_Selected extract:_
Re: [PATCH v4] Introduce v3 namespaced file capabilities

From: Stefan Berger
Date: Fri Jun 16 2017 - 18:24:18 EST

On 06/14/2017 11:05 PM, Serge E. Hallyn wrote:
On Wed, Jun 14, 2017 at 08:27:40AM -0400, Stefan Berger wrote:
On 06/13/2017 07:55 PM, Serge E. Hallyn wrote:
Quoting Stefan Berger (stefanb@xxxxxxxxxxxxxxxxxx):
If all extended
attributes were to support this model, maybe the 'uid' could be
associated with the 'name' of the xattr rather than its 'value' (not
sure whether that's possible).
Right, I missed that in your original email when I saw it this morning.
It's not what my patch does, but it's an interesting idea. Do you have
a patch to that effect? We might even be able to generalize that to
No, I don't have a patch. It may not be possible to implement it.
The xattr_handler's take the name of the xattr as input to get().
That may be ok though. Assume the host created a container with
100000 as the uid for root, which created a container with 130000 as
uid for root. If root in the nested container tries to read the
xattr, the kernel can check for[130000] first, then[100000], then Or, it can do a listxattr
and look for those. Am I overlooking one?

So that sounds like a child would 'inherit' the value of an xattr from the closest parent if it doesn't have one itself. I guess it would depend on the xattr whether that should apply? And removing an xattr becomes difficult then if the parent container's xattr always shines through...

So one could try to encode the mapped uid in the name. However, that
I thought that's exactly what you were suggesting in your original
email? "security.capability[uid=2000]"

could lead to problems with stale xattrs in a shared filesystem over
time unless one could limit the number of xattrs with the same
prefix, e.g., security.capability*. So I doubt that it would work.
Hm. Yeah. But really how many setups are there like that? I.e. if
you launch a regular docker or lxd container, the image doesn't do a
bind mount of a shared image, it layers something above it or does a
copy. What setups do you know of where multiple containers in different
user namespaces mount the same filesystem shared and writeable?

So you think it's a good idea? I am not sure when I would get to it, though...


Otherwise it would be good if the value was wrapped in a data
structure use by all xattrs, but that doesn't seem to be the case,
either. So I guess we have to go into each type of value structure
and add a uid field there.

namespace any security.* xattrs. Wouldn't be automatically enabled
for anything but ima and capabilities, but we could make the infrastructure
generic and re-usable.

_Supplied entries:_
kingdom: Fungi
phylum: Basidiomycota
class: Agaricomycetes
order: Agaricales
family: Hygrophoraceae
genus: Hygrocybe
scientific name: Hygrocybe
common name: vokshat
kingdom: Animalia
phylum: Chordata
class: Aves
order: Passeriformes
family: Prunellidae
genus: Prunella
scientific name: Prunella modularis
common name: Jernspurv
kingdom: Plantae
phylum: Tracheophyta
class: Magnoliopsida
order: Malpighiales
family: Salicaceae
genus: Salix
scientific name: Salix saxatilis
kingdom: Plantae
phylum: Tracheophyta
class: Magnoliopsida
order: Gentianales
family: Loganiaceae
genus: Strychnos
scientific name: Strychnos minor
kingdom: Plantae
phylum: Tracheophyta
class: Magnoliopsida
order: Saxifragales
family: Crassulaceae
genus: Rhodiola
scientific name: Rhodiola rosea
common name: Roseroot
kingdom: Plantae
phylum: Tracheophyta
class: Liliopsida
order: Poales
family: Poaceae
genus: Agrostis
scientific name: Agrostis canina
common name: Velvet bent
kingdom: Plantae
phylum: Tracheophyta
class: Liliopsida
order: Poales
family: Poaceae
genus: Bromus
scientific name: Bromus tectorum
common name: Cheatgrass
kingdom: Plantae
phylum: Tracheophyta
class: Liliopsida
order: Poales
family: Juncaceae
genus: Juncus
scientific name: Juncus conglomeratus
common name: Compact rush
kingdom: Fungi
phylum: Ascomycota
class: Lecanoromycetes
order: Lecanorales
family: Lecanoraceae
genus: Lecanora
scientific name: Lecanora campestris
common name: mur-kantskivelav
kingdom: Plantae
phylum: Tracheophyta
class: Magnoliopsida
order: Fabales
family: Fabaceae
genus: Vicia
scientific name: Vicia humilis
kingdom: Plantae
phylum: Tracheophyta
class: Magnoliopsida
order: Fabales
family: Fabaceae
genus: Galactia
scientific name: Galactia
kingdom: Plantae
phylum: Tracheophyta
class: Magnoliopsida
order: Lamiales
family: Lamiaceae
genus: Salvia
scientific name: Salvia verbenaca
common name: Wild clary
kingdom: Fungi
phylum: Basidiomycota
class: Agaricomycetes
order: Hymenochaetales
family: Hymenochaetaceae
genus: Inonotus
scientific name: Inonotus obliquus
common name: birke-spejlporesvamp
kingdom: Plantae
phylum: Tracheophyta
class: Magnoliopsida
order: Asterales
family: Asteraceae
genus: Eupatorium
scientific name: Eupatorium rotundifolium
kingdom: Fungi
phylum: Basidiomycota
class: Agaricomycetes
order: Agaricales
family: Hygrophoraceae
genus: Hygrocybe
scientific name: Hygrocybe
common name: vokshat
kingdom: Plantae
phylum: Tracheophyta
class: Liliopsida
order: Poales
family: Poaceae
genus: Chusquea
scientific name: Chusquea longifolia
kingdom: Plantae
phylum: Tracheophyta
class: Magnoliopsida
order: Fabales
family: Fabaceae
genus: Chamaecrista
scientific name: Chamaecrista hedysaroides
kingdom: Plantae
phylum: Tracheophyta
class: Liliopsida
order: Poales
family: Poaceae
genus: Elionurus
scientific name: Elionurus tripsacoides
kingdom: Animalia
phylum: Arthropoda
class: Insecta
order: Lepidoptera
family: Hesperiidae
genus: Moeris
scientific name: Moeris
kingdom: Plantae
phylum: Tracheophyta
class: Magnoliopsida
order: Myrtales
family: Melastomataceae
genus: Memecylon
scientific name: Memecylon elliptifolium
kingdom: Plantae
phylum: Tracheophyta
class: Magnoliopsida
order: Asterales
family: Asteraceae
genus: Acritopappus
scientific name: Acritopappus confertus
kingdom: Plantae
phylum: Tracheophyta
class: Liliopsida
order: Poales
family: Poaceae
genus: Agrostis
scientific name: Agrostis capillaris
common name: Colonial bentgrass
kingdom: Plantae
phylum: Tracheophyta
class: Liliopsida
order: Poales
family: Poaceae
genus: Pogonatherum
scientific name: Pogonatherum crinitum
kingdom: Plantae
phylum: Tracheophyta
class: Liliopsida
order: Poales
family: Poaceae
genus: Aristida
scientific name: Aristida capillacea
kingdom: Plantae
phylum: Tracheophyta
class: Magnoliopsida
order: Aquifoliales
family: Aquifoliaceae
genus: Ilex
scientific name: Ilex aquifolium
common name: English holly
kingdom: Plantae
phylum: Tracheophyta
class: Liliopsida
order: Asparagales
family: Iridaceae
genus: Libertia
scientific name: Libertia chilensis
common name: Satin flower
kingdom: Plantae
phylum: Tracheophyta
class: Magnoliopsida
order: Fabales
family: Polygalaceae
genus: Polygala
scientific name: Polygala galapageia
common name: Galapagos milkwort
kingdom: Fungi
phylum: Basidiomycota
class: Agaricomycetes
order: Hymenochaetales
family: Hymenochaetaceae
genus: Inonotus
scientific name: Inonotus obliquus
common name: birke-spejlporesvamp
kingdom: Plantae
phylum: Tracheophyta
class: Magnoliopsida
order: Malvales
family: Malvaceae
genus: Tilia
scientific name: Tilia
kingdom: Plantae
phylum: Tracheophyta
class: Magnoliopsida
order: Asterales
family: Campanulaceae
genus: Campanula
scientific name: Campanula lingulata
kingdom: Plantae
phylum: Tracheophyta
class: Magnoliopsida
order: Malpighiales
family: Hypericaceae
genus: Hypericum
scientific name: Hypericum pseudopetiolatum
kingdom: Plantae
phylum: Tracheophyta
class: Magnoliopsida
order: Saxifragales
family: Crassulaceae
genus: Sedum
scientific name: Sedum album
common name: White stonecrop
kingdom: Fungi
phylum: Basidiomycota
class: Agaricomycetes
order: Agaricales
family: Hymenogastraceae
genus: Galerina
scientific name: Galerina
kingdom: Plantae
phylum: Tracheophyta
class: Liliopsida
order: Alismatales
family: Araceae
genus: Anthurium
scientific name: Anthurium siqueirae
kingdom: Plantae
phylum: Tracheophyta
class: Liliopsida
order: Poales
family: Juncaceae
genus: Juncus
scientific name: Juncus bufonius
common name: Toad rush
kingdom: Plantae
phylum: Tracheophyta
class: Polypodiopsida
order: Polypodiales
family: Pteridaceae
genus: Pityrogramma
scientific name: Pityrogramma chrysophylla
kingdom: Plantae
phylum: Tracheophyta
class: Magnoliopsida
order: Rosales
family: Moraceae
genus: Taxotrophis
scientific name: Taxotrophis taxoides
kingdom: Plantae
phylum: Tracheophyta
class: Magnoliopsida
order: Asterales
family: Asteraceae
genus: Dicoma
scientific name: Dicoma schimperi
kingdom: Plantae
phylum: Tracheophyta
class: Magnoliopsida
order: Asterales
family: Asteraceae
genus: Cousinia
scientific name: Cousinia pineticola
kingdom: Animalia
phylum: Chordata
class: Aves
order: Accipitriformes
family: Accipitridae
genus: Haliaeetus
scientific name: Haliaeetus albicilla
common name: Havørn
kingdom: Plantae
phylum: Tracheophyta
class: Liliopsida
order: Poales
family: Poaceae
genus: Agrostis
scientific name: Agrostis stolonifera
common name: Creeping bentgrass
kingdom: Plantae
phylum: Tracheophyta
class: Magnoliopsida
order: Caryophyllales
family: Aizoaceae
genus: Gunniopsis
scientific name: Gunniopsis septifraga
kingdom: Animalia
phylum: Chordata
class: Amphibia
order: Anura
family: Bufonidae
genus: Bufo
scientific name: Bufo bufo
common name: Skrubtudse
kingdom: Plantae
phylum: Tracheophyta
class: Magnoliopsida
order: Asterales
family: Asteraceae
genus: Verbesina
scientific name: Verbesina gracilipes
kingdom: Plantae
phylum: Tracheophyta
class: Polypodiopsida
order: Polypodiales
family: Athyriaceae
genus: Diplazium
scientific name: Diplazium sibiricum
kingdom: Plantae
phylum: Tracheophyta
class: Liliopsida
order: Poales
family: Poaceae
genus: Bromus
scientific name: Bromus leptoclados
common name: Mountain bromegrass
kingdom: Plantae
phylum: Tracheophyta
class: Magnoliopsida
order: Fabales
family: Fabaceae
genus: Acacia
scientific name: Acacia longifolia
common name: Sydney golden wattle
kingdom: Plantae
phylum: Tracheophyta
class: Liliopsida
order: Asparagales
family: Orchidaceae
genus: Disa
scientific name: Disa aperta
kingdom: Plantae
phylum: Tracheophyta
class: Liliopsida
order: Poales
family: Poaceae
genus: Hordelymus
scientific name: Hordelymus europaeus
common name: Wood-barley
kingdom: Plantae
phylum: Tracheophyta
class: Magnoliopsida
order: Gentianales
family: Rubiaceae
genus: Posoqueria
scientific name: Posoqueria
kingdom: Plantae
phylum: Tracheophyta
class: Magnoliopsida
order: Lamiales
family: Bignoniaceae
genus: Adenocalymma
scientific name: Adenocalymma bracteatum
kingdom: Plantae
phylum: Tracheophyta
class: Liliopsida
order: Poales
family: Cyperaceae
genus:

_What you will do:_
A - In the thread on namespaced file capabilities, which xattrs would the generic namespacing infrastructure be automatically enabled for?
B - Transcribe the stretch of the thread on namespaced file capabilities from "namespace any security.*" through "generic and re-usable.".

_Answer list:_
A - Only ima and capabilities.

B -
namespace any security.* xattrs. Wouldn't be automatically enabled
for anything but ima and capabilities, but we could make the infrastructure
generic and re-usable.